Hi all, any suggestion will be appreciated. 

I have this case where a new pt came in for the pain within the arm. Doctor performed the Hx, PE and MDM and also has the following note: 

"X-Rays of right elbow (73080), forearm (73090), wrist (73110), 
hand (73130) are negative, PA, lateral and oblique, for any bony abnormalities".

My question is, if I code this case scenario as 99201-99214 (E/M based on what was documented) with 73080, 73090, 73110, 73130, what kind of modifier I need? Or do I even need one? I assume (I did confirm this with the doctor's office) that the dr did the x-ray in his office and read the results. 

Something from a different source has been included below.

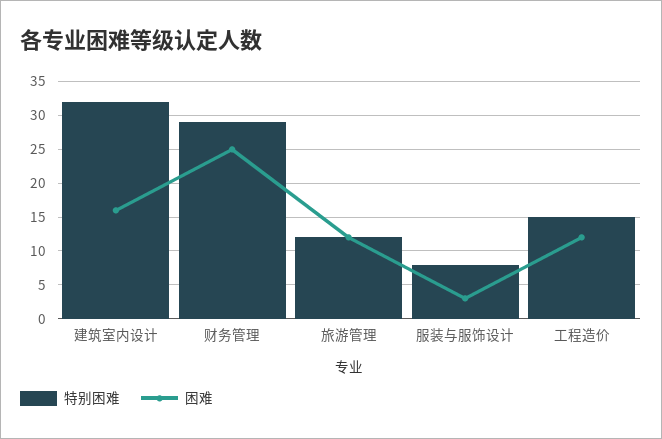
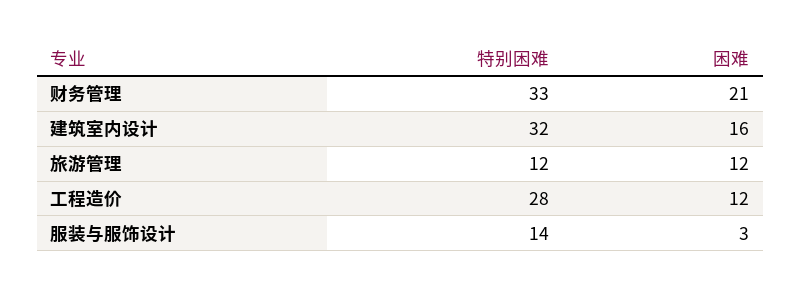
特别困难, 财务管理: 29 -> 33
困难, 财务管理: 25 -> 21
特别困难, 服装与服饰设计: 8 -> 14
特别困难, 工程造价: 15 -> 28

Thanks anyone who will answer to my question.


----------



## jackiels (Dec 19, 2008)

First Rule of coding:  If it wasn't documented it wasn't done
Second Rule of Coding: *Never Assume Anything!*


----------



## HCCCoder (Dec 19, 2008)

Thank you for your response and I am well aware of those rules. 
Ok, what do you mean "if it wasn't documented, it wasn't done?" 
That's not my question.  
And regarding the x-ray, I did confirm with the doctor and he did that in the office. 
Can you please answer to my question now?

Thank you,
Lilit


----------



## hbsg11 (Dec 20, 2008)

*Modifier*

You do not need a modifier with the visit, if all x-rays were done in MD's office. 
Am I correct guys?


----------



## junebug1969 (Dec 22, 2008)

I believe that you would at least need modifier -25 on the E/M service to show that the E/M service was a separate, distinct service. Other than that, I don't think you need modifiers other than directional ones (-RT) on all the X-rays.


----------



## HCCCoder (Dec 22, 2008)

Thank you very much for all your responses.
I do need some additional information regarding this. Like any supplemental web sites. 
Is there someone who can help?
Thank you,
Lilit


----------



## pamtienter (Dec 22, 2008)

You don't need a modifier on the visit if you are billing only x-rays in addition to the E/M. I would agree with the RT or LT on the x-rays though. 

Happy Holidays!


----------



## HCCCoder (Dec 22, 2008)

Thank you very much I appreciate your time.
Lilit 

Happy holiday season to you too!


----------